After posting about the deaths of my two girls, Neptune and Starbuck, a month later Tree passed away. She simply fell asleep, she passed away by the time we reached the vets.

I felt like posting about it here rather than make another forum thread. 

So now we have our rescues, Lumi, Chickadee, and Lotte Laserstein. They're all very sweet and it's taken some time to bond with them, but things are looking good.

Lumi and Chickadee are sisters, we got them after Tree was alone for a week. We introduced them and they all became fast friends. I'm so thankful for this because Tree perked up! They're a year and a few months old now, and full of energy.

Lotte Laserstein, my boyfriend and I adopted her from the shelter. She's around 2 now and is also a very energetic rat.
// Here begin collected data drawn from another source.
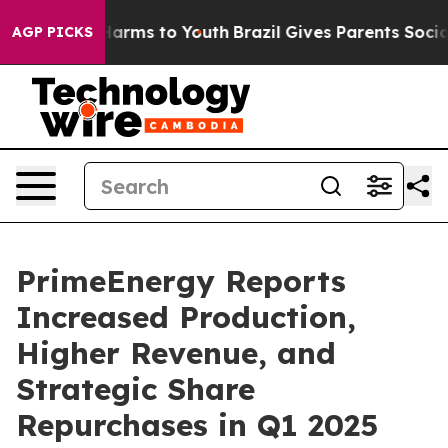
d to Abate Harms to Youth
Brazil Gives Parents Social 
AGP PICKS
PrimeEnergy Reports
Increased Production,
Higher Revenue, and
Strategic Share
Repurchases in Q1 2025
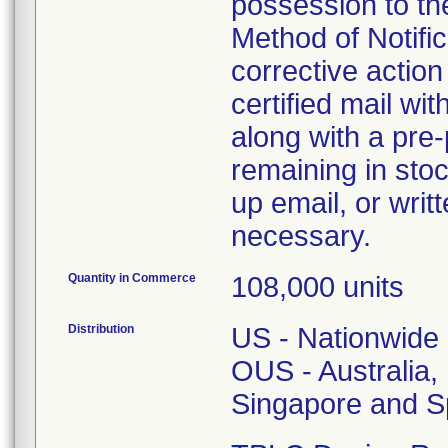
possession to the
Method of Notifica
corrective action 
certified mail wi
along with a pre-
remaining in stoc
up email, or writ
necessary.
Quantity in Commerce
108,000 units
Distribution
US - Nationwide
OUS - Australia
Singapore and S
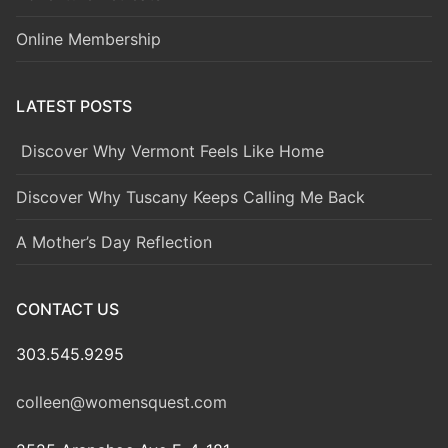
Online Membership
LATEST POSTS
Discover Why Vermont Feels Like Home
Discover Why Tuscany Keeps Calling Me Back
A Mother’s Day Reflection
CONTACT US
303.545.9295
colleen@womensquest.com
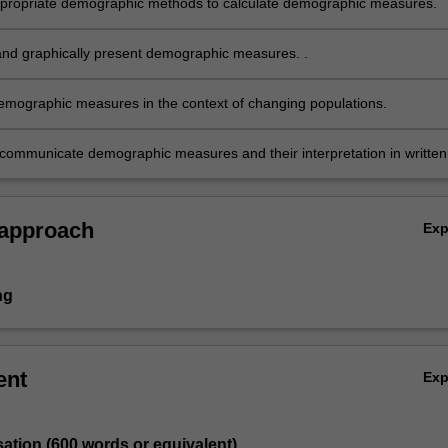
ropriate demographic methods to calculate demographic measures.
and graphically present demographic measures. .
demographic measures in the context of changing populations.
y communicate demographic measures and their interpretation in written
 graphical form to a lay or policy audience.
 approach
Ex
ng
ent
Ex
sation (600 words or equivalent)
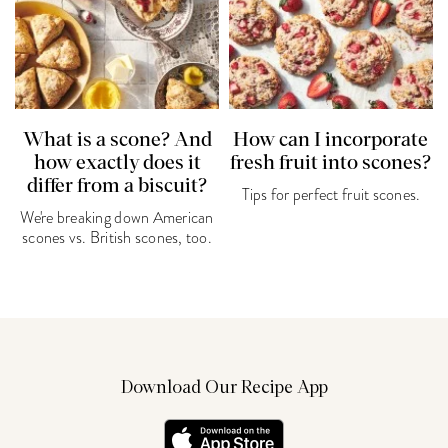
What is a scone? And
How can I incorporate
how exactly does it
fresh fruit into scones?
differ from a biscuit?
Tips for perfect fruit scones.
We're breaking down American
scones vs. British scones, too.
Download Our Recipe App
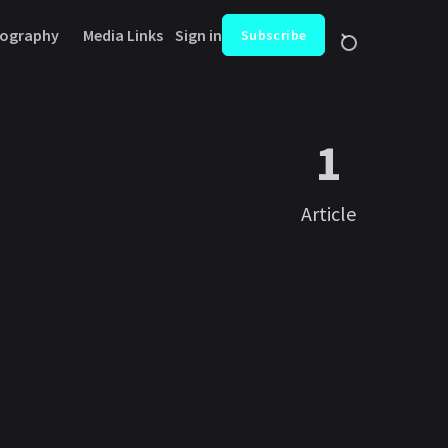
ography
Media Links
Sign in
Subscribe
1
Article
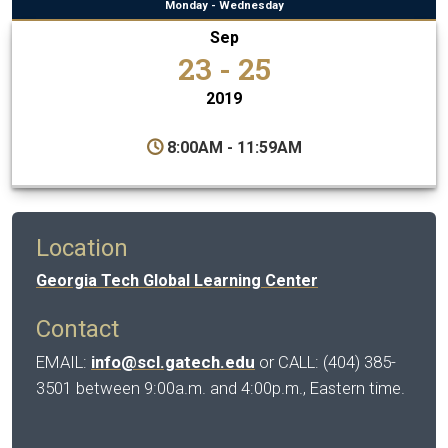
Monday - Wednesday
Sep
23 - 25
2019
8:00AM - 11:59AM
Location
Georgia Tech Global Learning Center
Contact
EMAIL:
info@scl.gatech.edu
or CALL: (404) 385-
3501 between 9:00a.m. and 4:00p.m., Eastern time.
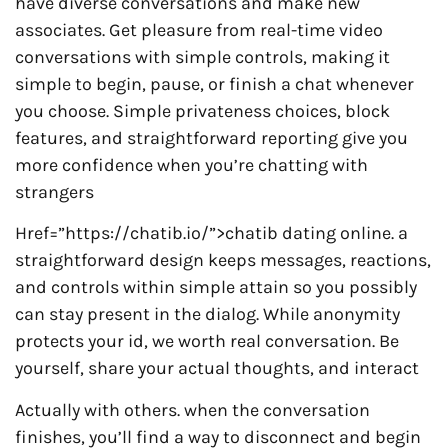
have diverse conversations and make new
associates. Get pleasure from real-time video
conversations with simple controls, making it
simple to begin, pause, or finish a chat whenever
you choose. Simple privateness choices, block
features, and straightforward reporting give you
more confidence when you’re chatting with
strangers
Href=”https://chatib.io/”>chatib dating online. a
straightforward design keeps messages, reactions,
and controls within simple attain so you possibly
can stay present in the dialog. While anonymity
protects your id, we worth real conversation. Be
yourself, share your actual thoughts, and interact
Actually with others. when the conversation
finishes, you’ll find a way to disconnect and begin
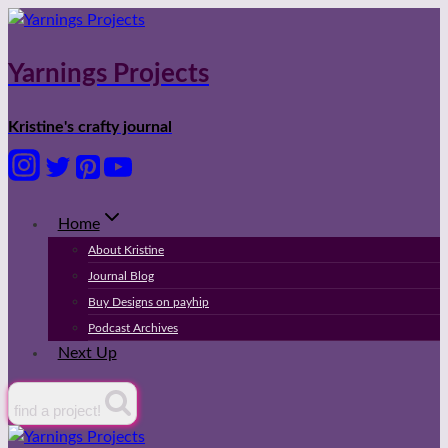
Skip
to
content
Yarnings Projects
Kristine's crafty journal
Home
About Kristine
Journal Blog
Buy Designs on payhip
Podcast Archives
Next Up
find a project!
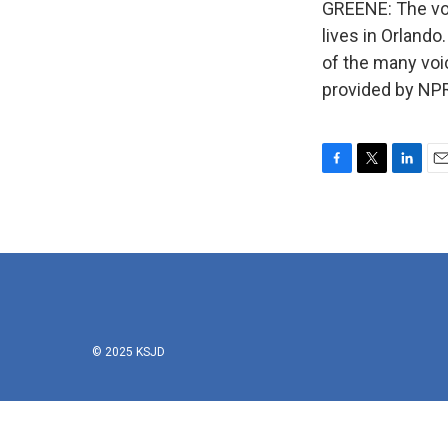
GREENE: The voi
lives in Orlando
of the many voi
provided by NPR
F
T
L
E
a
w
i
m
c
i
n
a
e
t
k
i
b
t
e
l
o
e
d
o
r
I
k
n
© 2025 KSJD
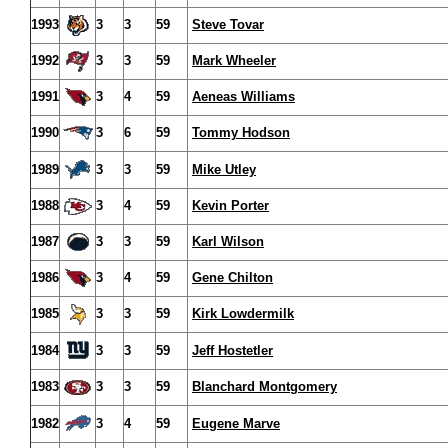
1993
3
3
59
Steve Tovar
1992
3
3
59
Mark Wheeler
1991
3
4
59
Aeneas Williams
1990
3
6
59
Tommy Hodson
1989
3
3
59
Mike Utley
1988
3
4
59
Kevin Porter
1987
3
3
59
Karl Wilson
1986
3
4
59
Gene Chilton
1985
3
3
59
Kirk Lowdermilk
1984
3
3
59
Jeff Hostetler
1983
3
3
59
Blanchard Montgomery
1982
3
4
59
Eugene Marve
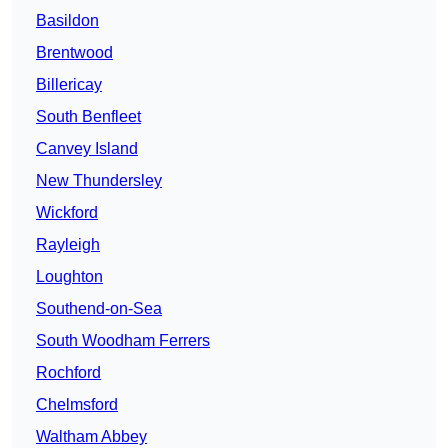
Basildon
Brentwood
Billericay
South Benfleet
Canvey Island
New Thundersley
Wickford
Rayleigh
Loughton
Southend-on-Sea
South Woodham Ferrers
Rochford
Chelmsford
Waltham Abbey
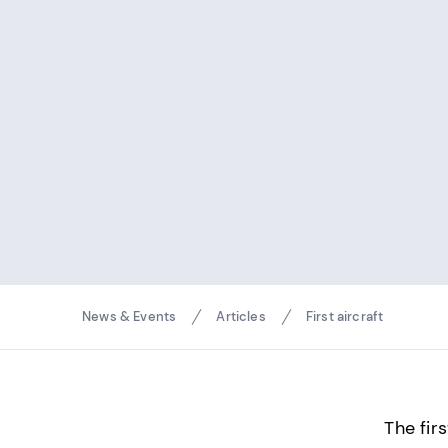
Breadcrumbs
News & Events
Articles
First aircraft
The fir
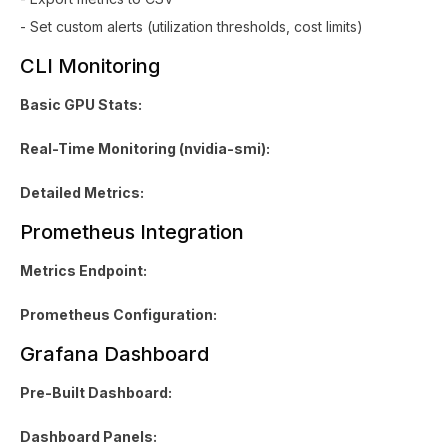
- Set custom alerts (utilization thresholds, cost limits)
CLI Monitoring
Basic GPU Stats:
Real-Time Monitoring (nvidia-smi):
Detailed Metrics:
Prometheus Integration
Metrics Endpoint:
Prometheus Configuration:
Grafana Dashboard
Pre-Built Dashboard:
Dashboard Panels:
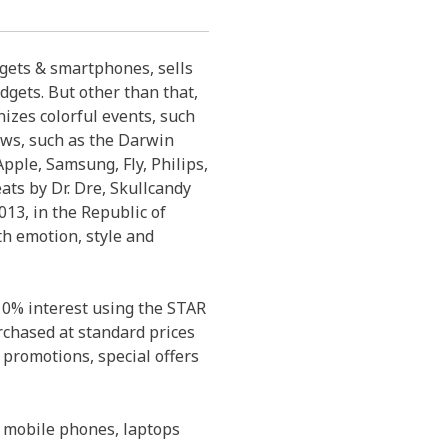
dgets & smartphones, sells
dgets. But other than that,
izes colorful events, such
ows, such as the Darwin
pple, Samsung, Fly, Philips,
eats by Dr. Dre, Skullcandy
13, in the Republic of
th emotion, style and
 0% interest using the STAR
rchased at standard prices
 promotions, special offers
 mobile phones, laptops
She also quickly became great cuddle buddies with Tree, but a bit annoyed with the young'ins. 

Now that it's the 3 of them they have had to learn to interact and cuddle with each other. Lotte does not like to be power groomed or dominated which has created some tension between her and Chickadee. I'm hoping eventually they'll just get along.

So, just an update. My boyfriend and I are on a waiting list for a breeder so either later this year or next we'll be introducing a group of young rats. I'm excited for that, and for now, we're giving a lot of attention to our new group of girls.


----------